Bolivia Rising
We hear little of Bolivia in the Western press. But as I was able to witness this past November, this small land-locked South American country is engaged in a unique revolution that embodies a new 21st century vision of socialism quite at odds with its 20th century counterpart. The latter tended to be centralist, modernist, materialist, and hierarchical, egalitarian in impact but not in governance.
By contrast, the Bolivian model is decentralized, rooted in indigenous experiences, spiritual, and egalitarian both in governance & impact. Local community circles of all the people replace the Politbureaus and Central Committees of the last century. Evo Morales, who is an Aymara (there are two large indigenous cultures in Bolivia, Aymara & Quechua, and along with some smaller indigenous groupings, they form the majority of the Bolivian population) and a former farm union leader, was elected the president in 2005 of this country which, since colonial times, has been governed by Spanish-origin individuals, usually military leaders from the aristocracy.
His Movimiento al Socialismo (the letters form the Spanish word, “More,” and express the workers’ and peasants’ point of view that they have been denied their fair share of the nation’s wealth) has nationalized telecommunications and much of the oil industry, and improved social programs. It has renamed the country
El Estado Plurinacional de Bolivia, devolved a great deal of power to local communities, and given the Indigenous languages the same footing as Spanish in the nation’s business.
It should be noted that all of this is vigorously opposed by the descendants of those who enslaved the Bolivian people five centuries ago, forcing them to work in unspeakable conditions in the silver mines and on the encomiendas.
The bourgeois media operates without censorship and six of the seven national dailies are hostile to the government to the point where nothing the governments, or unions of workers and campesinos do, gets real coverage within their pages. Yet they have undertaken a hypocritical international campaign complaining that the elected government is a dictatorship that is suppressing them.
The workers & campesinos are mobilized to fight the efforts of the bourgeoisie to paralyze their government. On two days in a row in La Paz, we saw the biggest demonstrations that we have seen in our lives: over 100,000 people, mostly women in their traditional Indigenous costumes.
The first called on the government to complete the nationalization of the oil industry and to also put the sugar industry under state ownership to reduce the cost of living. The second was a protest against the Archbishop of Cochabamba, a recent arrival from Italy, who repeated the CIA line for the benefit of an appreciate media, that the cocaleros–the coca growers–, including four year olds, are all part of the international cocaine smuggling trade. But coca and cocaine are different.
Andean peoples in pre-colonial times cultivated coca leaves and incorporated the coca into their religious ceremonies and daily social rituals. This mild stimulant continues to be used by Aboriginal peoples in the Andean countries and indeed most non-Aboriginals also drink mate de coca as an herbal tea.

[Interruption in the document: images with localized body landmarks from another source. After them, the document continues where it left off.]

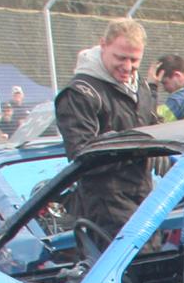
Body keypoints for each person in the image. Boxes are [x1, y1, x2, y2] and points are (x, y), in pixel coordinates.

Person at [54, 17, 156, 243]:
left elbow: (152, 125)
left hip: (144, 192)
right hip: (106, 202)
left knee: (156, 257)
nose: (127, 67)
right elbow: (81, 154)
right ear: (103, 45)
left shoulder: (140, 86)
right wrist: (133, 148)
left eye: (134, 60)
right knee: (135, 259)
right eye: (120, 58)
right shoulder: (80, 93)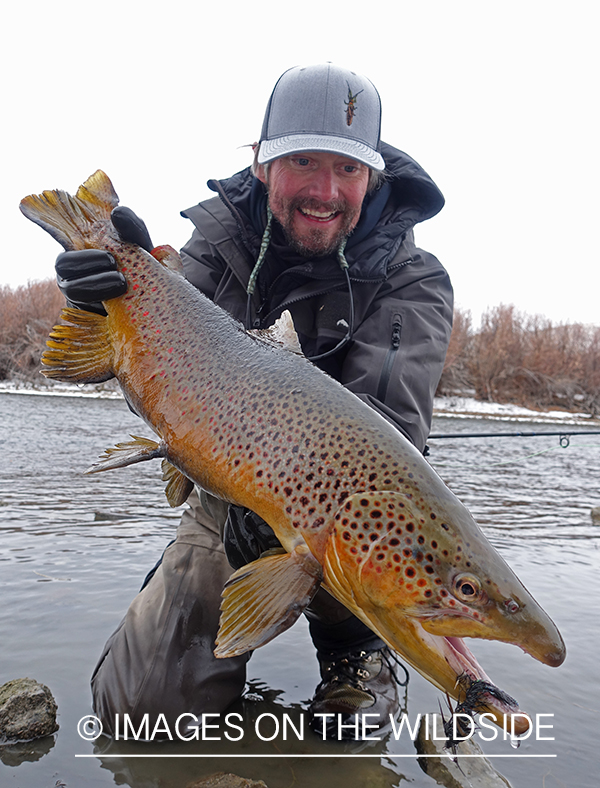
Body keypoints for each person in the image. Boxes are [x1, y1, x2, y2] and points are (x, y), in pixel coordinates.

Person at [56, 63, 453, 739]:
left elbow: (388, 431)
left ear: (373, 178)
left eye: (348, 170)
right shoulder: (214, 246)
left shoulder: (413, 279)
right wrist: (109, 306)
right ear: (263, 163)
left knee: (351, 740)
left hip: (356, 510)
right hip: (224, 493)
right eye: (303, 161)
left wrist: (283, 510)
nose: (326, 190)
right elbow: (167, 394)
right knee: (140, 723)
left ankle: (357, 653)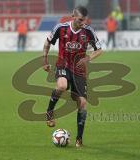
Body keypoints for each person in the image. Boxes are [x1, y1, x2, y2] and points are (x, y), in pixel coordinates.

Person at [42, 6, 102, 147]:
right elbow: (47, 43)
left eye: (84, 20)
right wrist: (44, 60)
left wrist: (88, 58)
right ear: (73, 16)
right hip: (63, 65)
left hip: (79, 71)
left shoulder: (88, 31)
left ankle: (79, 138)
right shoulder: (61, 28)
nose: (83, 22)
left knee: (82, 103)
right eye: (80, 20)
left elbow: (99, 50)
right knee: (62, 85)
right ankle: (49, 112)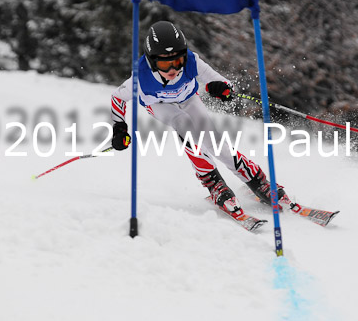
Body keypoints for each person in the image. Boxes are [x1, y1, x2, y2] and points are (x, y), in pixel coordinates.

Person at [110, 21, 286, 219]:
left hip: (187, 97)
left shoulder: (192, 61)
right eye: (164, 63)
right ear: (152, 62)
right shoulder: (140, 78)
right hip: (158, 104)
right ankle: (214, 184)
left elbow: (223, 83)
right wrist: (119, 128)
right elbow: (117, 98)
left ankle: (257, 181)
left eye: (177, 61)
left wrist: (223, 89)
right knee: (183, 123)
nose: (172, 69)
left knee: (214, 140)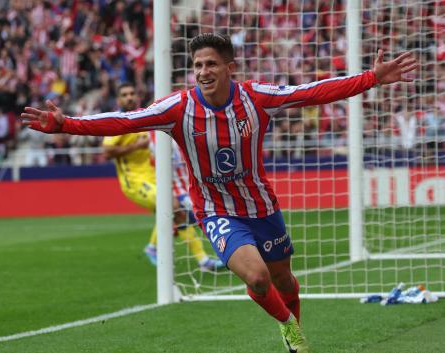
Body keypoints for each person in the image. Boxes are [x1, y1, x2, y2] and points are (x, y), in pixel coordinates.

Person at [21, 33, 416, 353]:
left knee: (286, 282)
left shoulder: (257, 97)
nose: (202, 71)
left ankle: (292, 326)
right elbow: (124, 120)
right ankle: (292, 332)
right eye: (197, 66)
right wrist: (67, 124)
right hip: (215, 211)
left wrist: (371, 78)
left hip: (262, 206)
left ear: (230, 67)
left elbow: (313, 91)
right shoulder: (178, 108)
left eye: (210, 64)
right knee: (258, 278)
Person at [102, 82, 222, 270]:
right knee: (173, 207)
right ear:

Coca is also used in Coca Cola. But, like most harmful substances, cocaine combines a natural substance, in this case, coca, with various chemicals. Coca growers have no way of knowing which buyers of their product want it for its natural properties and which are connected to the cocaine trade.
The American government has pressured the Andean governments to suppress the growing of coca altogether. They have all refused but the Americans have singled out Bolivia for denunciations (rather than Peru, with its neo-liberal government, for example) mainly because they oppose Bolivia’s embrace of socialism.
The Roman Catholic Church has always played an ambivalent role in Latin America. Its leadership has, in most periods, been closely tied with the economic elites who exploited the indigenous peoples. It has used force to convert people from beliefs that their ancestors held for millennia to Catholicism.
But a section of the Church at various times has taken to heart Christ’s defense of the poor & challenged efforts to strip the indigenous peoples of their traditional lands and beliefs. Reactionaries within the church in Bolivia have always opposed the cultivation of the coca because it provides a link to the pre-Christian period in the country.
Much can be said about this fascinating country. However, what was clear to me during my visit, is this; Bolivians are on a long social justice journey. As evolving experiment, I believe Bolivia offers a model of a humanitarian society that merits the observation and the defence of its ideals by progressives everywhere.